The question says to "use notation of the squeeze theorem"

Answer 33

yes :) thats what squeex theorm is

Answer 34

Okay, because I don't remember multiplying things in doing limits in class o.o

Answer 35

ur question clearly says use squeez theorm to show that expression =0

Answer 36

Yeah.
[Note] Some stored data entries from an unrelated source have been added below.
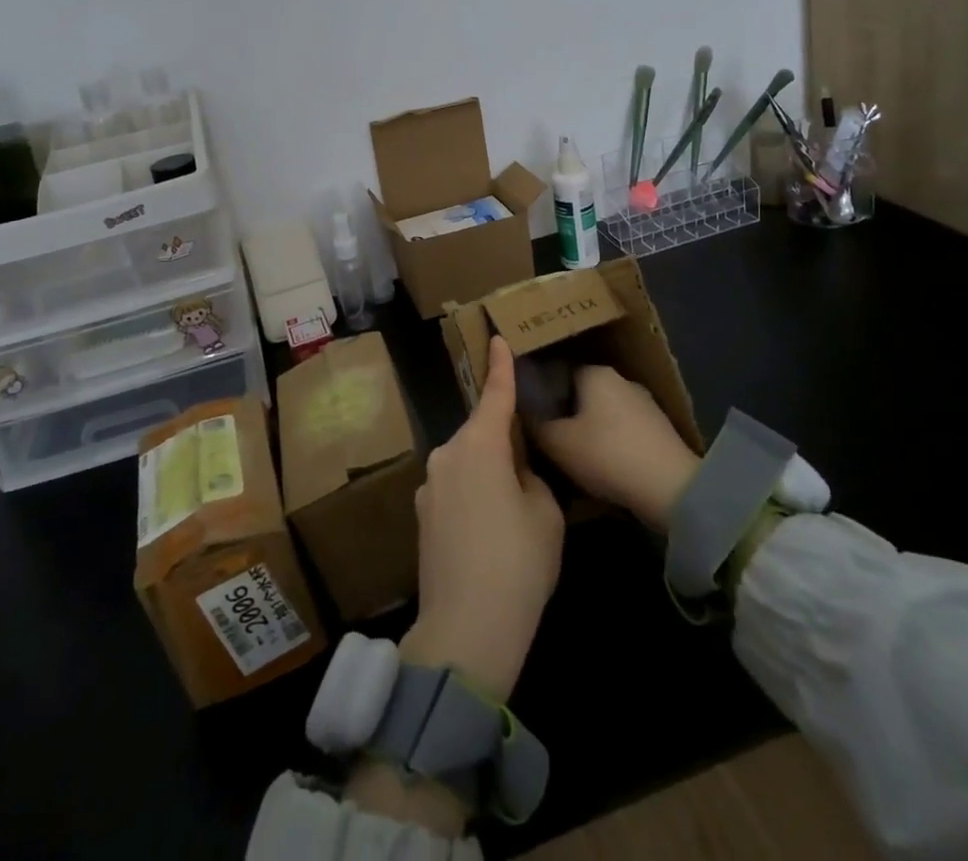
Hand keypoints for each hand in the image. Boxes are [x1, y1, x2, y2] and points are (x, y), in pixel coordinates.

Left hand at [404, 335, 564, 704]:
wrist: (466, 629)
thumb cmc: (517, 563)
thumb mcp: (545, 515)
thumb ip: (532, 479)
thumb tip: (516, 475)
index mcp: (480, 445)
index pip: (495, 395)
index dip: (500, 366)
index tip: (496, 337)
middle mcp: (447, 455)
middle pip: (481, 433)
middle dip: (504, 442)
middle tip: (531, 475)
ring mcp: (429, 485)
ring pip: (467, 463)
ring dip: (488, 473)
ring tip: (512, 515)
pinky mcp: (422, 515)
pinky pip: (455, 489)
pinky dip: (473, 497)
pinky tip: (488, 535)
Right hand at [534, 365, 699, 531]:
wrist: (672, 489)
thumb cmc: (607, 455)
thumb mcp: (557, 443)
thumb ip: (535, 424)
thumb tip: (520, 410)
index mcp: (594, 372)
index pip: (557, 372)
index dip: (540, 393)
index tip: (528, 414)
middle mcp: (620, 379)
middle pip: (580, 393)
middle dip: (564, 412)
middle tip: (546, 437)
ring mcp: (644, 403)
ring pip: (602, 412)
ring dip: (588, 429)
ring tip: (570, 455)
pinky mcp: (659, 430)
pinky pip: (622, 430)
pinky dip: (609, 443)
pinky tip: (600, 465)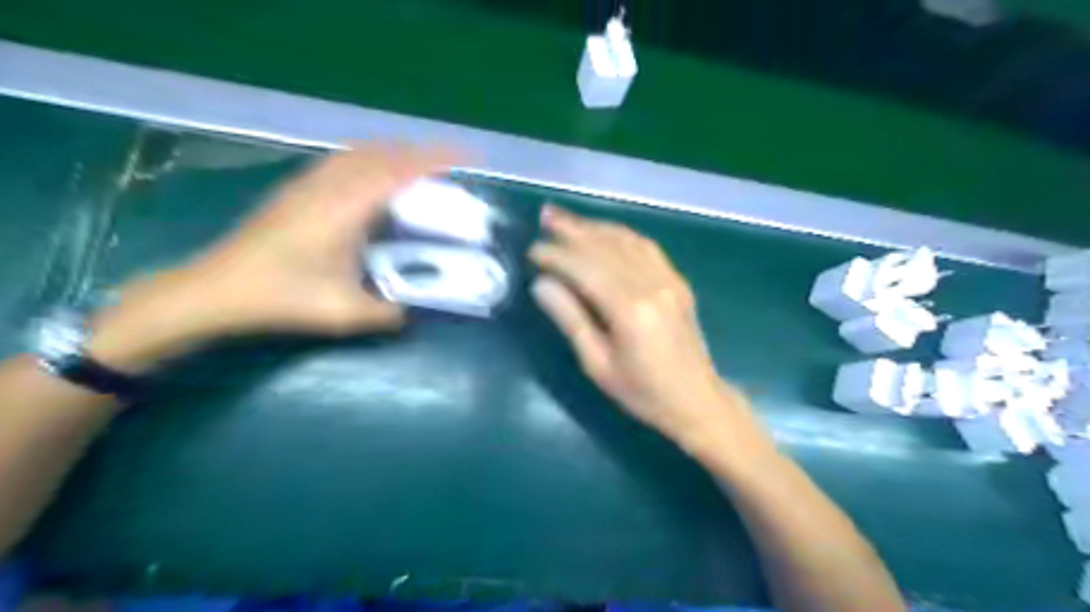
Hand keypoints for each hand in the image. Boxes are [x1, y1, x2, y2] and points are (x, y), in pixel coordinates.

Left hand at [84, 143, 455, 372]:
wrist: (215, 290)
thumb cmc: (281, 298)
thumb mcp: (343, 313)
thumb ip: (388, 312)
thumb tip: (413, 310)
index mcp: (346, 208)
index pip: (400, 170)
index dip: (436, 160)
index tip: (468, 157)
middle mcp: (329, 185)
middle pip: (383, 152)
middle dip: (421, 153)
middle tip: (450, 168)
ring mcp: (309, 183)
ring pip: (361, 152)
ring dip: (394, 153)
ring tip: (418, 170)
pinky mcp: (296, 189)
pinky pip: (344, 160)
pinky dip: (371, 160)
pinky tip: (374, 180)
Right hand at [528, 205, 748, 445]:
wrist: (697, 401)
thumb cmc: (642, 392)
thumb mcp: (597, 364)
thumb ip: (570, 319)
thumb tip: (541, 283)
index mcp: (629, 310)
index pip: (585, 268)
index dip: (556, 255)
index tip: (532, 251)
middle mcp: (651, 285)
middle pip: (605, 246)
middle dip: (572, 230)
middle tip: (545, 216)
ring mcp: (669, 279)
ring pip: (627, 240)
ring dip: (595, 226)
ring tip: (567, 218)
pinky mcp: (678, 282)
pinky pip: (647, 247)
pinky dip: (621, 234)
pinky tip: (605, 232)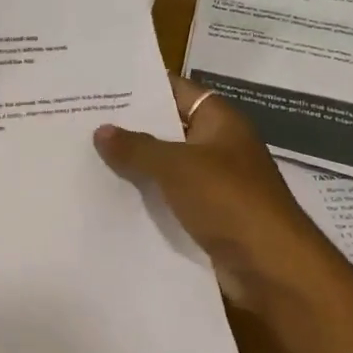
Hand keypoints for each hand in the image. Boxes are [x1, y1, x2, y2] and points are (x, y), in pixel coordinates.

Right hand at [93, 76, 336, 308]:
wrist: (271, 267)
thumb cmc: (229, 201)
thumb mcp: (177, 166)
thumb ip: (137, 147)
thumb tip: (101, 130)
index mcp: (219, 121)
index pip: (176, 90)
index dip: (141, 86)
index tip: (101, 85)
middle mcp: (217, 147)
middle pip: (167, 128)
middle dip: (129, 127)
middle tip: (81, 120)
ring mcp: (212, 183)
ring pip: (164, 166)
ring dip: (133, 165)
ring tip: (84, 155)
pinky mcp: (206, 216)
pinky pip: (168, 198)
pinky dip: (144, 197)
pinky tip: (107, 196)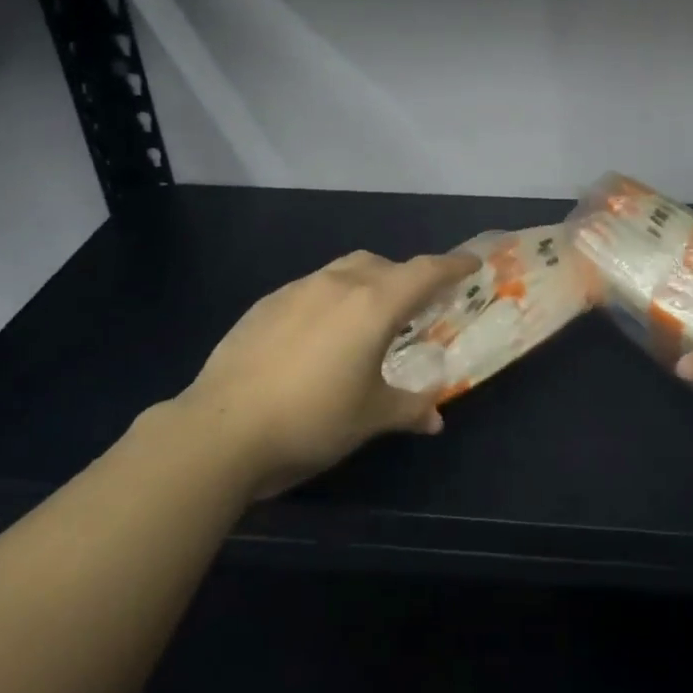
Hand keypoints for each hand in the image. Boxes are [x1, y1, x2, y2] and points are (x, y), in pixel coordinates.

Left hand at [167, 249, 480, 497]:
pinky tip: (318, 337)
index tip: (470, 264)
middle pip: (383, 266)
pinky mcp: (265, 304)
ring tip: (366, 320)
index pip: (424, 272)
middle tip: (415, 307)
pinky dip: (329, 300)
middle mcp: (337, 285)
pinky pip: (310, 289)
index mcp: (373, 305)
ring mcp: (296, 290)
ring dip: (365, 285)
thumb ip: (409, 409)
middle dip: (406, 278)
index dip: (452, 266)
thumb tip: (435, 418)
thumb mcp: (370, 418)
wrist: (222, 429)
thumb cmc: (312, 420)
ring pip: (344, 271)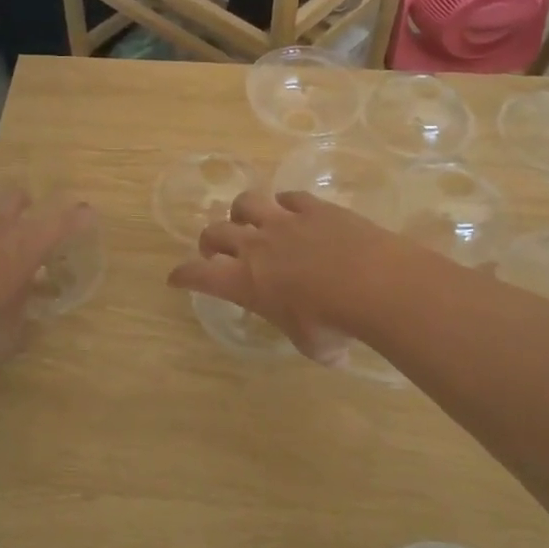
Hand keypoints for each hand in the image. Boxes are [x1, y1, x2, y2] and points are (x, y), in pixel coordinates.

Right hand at [167, 189, 399, 361]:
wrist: (373, 283)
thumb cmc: (334, 323)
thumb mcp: (314, 346)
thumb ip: (308, 340)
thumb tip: (329, 351)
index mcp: (245, 282)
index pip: (198, 275)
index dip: (183, 275)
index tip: (175, 278)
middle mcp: (255, 246)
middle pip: (216, 232)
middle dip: (209, 241)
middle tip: (215, 250)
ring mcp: (284, 221)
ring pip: (246, 202)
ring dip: (242, 212)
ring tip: (249, 220)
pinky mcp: (314, 207)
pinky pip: (290, 197)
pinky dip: (286, 203)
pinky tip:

Usually we approach the limit from the left and right and see if they match up o.0 or calculate it as it approaches 0

Answer 37

yup thats what i did

Answer 38

see these domain and range u must know by heart its really useful

Answer 39

in ur case just remember cos , sin and tan

Answer 40

ahh ok

Answer 41

I am beginning to understand.

Answer 42

good to know just tag if u have any other problem :)

Answer 43

ok thanks!!

Answer 44

i) -1 </= sin (pi/x) </= 1
ii) \[-\sqrt{x^3+x^2}\le \sqrt{x^3+x^2}\sin(\frac{ \pi }{ x })\le \sqrt{x^3+x^2}\]
iii) we know that \[\lim \sqrt{x^3+^2} = 0 \space and \space \lim(-\sqrt{x^3+x^2}=0\]

Taking f(x)= -sq( x^3+x^2), g(x)= sq(x^3+x^2)sin(pi/x) and, h(x) = sq(x^3+x^2), in squeeze theorem, we conclude:

lim sq(x^3+x^2)sin(pi/)=0
(as approaches 0)

Answer 45

*sin(pi/x)

Answer 46

@ayeshaafzal221 does that all look correct?

Answer 47

yes @Babynini well done u got a hang of it :)

Answer 48

Thank you! :)